Facebook Under Siege -- Is this the moment when new social media alternatives can achieve mass-adoption?

Yes, there are no silver bullets, and very likely no alternatives will achieve mass-adoption any time soon. But rather than a sudden collapse, we may instead expect a growing maturity of the alternatives that are being developed – one just needs to think about what was available e.g. 5–8 years ago versus now (Mastodon, ActivityPub, Signal, the many experiments in IndieWeb camp, etc.) to feel that enormous progress has been made, whilst FB’s violations of users’ freedom and dignity has, if anything, only gotten unashamedly much worse.

My main point regarding April Glaser’s piece on Slate–and more generally regarding the narrative of trustable and freedom-respecting alternatives being generally not ready for mass adoption–is that contrasting surveillance capitalism platforms to their alternatives based on usability and on apparent value for the general public is a dangerous, solutionist (in the sense of Morozov’s work) fallacy which should not be allowed to pass unquestioned.

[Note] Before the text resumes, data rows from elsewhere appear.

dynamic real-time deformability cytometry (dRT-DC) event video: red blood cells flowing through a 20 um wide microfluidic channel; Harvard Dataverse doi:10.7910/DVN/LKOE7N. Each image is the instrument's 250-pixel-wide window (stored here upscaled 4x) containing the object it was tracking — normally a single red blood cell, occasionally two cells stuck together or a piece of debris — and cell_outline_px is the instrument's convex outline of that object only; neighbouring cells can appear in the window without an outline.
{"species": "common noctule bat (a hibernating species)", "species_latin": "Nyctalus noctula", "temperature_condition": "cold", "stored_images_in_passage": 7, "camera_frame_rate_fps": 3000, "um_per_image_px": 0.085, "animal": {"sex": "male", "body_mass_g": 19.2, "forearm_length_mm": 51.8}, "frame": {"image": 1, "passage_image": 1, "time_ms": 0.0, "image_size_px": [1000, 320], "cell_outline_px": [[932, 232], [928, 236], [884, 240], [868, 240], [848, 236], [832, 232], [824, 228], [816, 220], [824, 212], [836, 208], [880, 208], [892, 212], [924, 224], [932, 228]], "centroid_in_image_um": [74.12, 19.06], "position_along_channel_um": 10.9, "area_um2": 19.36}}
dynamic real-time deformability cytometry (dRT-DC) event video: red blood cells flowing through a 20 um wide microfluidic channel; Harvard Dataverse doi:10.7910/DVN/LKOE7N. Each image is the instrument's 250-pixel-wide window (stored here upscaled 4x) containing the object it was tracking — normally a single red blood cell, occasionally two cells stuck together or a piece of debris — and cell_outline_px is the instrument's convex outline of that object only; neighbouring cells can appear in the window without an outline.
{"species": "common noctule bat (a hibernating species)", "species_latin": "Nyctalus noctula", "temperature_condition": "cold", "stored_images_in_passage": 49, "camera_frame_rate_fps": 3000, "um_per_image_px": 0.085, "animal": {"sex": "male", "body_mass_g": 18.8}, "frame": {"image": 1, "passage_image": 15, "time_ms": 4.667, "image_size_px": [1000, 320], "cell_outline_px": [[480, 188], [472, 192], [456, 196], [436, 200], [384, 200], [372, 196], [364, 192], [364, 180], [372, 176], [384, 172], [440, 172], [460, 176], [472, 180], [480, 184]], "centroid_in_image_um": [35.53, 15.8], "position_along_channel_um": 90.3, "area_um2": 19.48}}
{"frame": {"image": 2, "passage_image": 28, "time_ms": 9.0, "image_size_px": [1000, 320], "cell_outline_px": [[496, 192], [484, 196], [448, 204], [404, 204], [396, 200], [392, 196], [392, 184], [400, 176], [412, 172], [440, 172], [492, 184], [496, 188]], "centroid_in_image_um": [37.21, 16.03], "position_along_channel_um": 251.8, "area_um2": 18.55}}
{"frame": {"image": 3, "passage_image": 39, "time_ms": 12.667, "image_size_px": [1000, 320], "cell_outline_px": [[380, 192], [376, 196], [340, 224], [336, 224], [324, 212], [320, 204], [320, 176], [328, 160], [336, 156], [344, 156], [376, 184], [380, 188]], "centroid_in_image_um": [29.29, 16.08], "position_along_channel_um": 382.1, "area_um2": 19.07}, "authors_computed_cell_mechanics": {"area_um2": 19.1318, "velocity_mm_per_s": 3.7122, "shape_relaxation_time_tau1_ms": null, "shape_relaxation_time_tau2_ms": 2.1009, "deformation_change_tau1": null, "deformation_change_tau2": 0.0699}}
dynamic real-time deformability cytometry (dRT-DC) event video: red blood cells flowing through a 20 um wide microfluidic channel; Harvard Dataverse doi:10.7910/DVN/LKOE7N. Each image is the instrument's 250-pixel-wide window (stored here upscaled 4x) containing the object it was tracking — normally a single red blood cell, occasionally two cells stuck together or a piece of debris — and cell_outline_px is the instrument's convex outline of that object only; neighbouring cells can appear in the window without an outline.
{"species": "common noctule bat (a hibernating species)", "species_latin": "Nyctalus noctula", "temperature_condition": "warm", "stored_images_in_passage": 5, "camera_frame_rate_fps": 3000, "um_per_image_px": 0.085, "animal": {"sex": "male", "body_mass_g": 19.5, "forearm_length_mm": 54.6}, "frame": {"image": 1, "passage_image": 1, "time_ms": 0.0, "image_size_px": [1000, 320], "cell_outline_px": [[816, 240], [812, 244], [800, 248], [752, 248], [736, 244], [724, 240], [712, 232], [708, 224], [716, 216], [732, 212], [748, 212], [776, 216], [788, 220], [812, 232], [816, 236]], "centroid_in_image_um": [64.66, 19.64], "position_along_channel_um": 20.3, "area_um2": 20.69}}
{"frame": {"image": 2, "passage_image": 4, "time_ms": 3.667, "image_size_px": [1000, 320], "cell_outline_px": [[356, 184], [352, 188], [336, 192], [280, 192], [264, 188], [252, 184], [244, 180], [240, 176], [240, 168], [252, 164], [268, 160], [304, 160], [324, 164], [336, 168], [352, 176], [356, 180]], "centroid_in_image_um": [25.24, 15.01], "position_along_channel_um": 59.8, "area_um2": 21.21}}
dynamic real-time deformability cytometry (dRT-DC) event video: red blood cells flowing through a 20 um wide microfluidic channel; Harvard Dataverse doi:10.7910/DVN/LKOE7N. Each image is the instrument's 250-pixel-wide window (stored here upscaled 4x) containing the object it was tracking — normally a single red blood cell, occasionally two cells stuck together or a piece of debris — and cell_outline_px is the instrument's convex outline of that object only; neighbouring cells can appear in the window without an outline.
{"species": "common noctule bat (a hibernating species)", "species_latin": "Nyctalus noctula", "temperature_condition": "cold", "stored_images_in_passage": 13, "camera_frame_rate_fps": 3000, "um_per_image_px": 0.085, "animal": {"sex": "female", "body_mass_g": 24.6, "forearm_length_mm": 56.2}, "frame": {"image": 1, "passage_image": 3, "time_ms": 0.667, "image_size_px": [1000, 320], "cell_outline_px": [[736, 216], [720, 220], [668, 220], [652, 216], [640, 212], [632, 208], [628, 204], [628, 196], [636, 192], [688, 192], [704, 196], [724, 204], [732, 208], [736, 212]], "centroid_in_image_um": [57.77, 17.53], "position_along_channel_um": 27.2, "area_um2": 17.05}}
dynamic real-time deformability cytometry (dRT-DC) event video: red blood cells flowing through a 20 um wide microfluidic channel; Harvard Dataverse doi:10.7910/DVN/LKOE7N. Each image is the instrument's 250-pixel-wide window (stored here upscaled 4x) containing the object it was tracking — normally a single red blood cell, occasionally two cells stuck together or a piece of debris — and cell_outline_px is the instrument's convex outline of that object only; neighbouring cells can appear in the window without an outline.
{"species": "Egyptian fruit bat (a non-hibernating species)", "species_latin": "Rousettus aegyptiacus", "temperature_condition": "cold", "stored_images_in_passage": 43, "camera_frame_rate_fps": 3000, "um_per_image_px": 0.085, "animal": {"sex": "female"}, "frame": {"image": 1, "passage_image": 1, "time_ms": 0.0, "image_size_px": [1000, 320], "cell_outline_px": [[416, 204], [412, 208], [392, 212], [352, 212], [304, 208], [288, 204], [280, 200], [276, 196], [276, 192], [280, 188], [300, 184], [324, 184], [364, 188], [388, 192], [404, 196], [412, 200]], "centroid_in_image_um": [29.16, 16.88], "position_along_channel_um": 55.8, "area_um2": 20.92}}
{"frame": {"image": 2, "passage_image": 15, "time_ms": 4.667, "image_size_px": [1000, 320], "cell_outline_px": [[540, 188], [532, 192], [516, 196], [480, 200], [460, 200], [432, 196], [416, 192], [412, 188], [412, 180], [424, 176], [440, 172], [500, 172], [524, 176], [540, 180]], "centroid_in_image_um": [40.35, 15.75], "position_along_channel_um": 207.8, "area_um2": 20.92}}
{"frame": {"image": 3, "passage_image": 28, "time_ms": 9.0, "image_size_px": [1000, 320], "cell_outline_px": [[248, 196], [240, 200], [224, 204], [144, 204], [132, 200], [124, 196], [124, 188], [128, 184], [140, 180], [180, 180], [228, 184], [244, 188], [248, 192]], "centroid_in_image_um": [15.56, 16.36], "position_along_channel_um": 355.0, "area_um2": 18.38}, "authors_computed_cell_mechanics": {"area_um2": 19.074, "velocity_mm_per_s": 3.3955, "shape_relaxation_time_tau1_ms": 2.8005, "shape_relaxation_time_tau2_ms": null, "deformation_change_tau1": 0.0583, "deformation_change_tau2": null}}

Whether FB provides convenient features is fundamentally irrelevant until they can guarantee that their platform respects privacy and freedom (which will likely never happen, as surveillance/advertising is their business model). Implying that the use of FB and other platforms that violate users (and let users betray their friends and acquaintances) is acceptable because alternatives are supposedly not as convenient should be considered morally questionable, not taken as an argument open to debate.

Even besides the many software alternatives to FB’s “tools” (just to mention another one, the Discourse software which powers this and many other communities is way more civilised than FB’s discussion environment and, as a hosted platform, as convenient to use as FB’s tools), there are plenty of alternatives, from low-tech ones on which people have relied for decades or centuries to keep in touch, to just avoiding to do things that seem to require the use of surveillance platforms.

Calm Technology for one is a framework worth exploring and working within.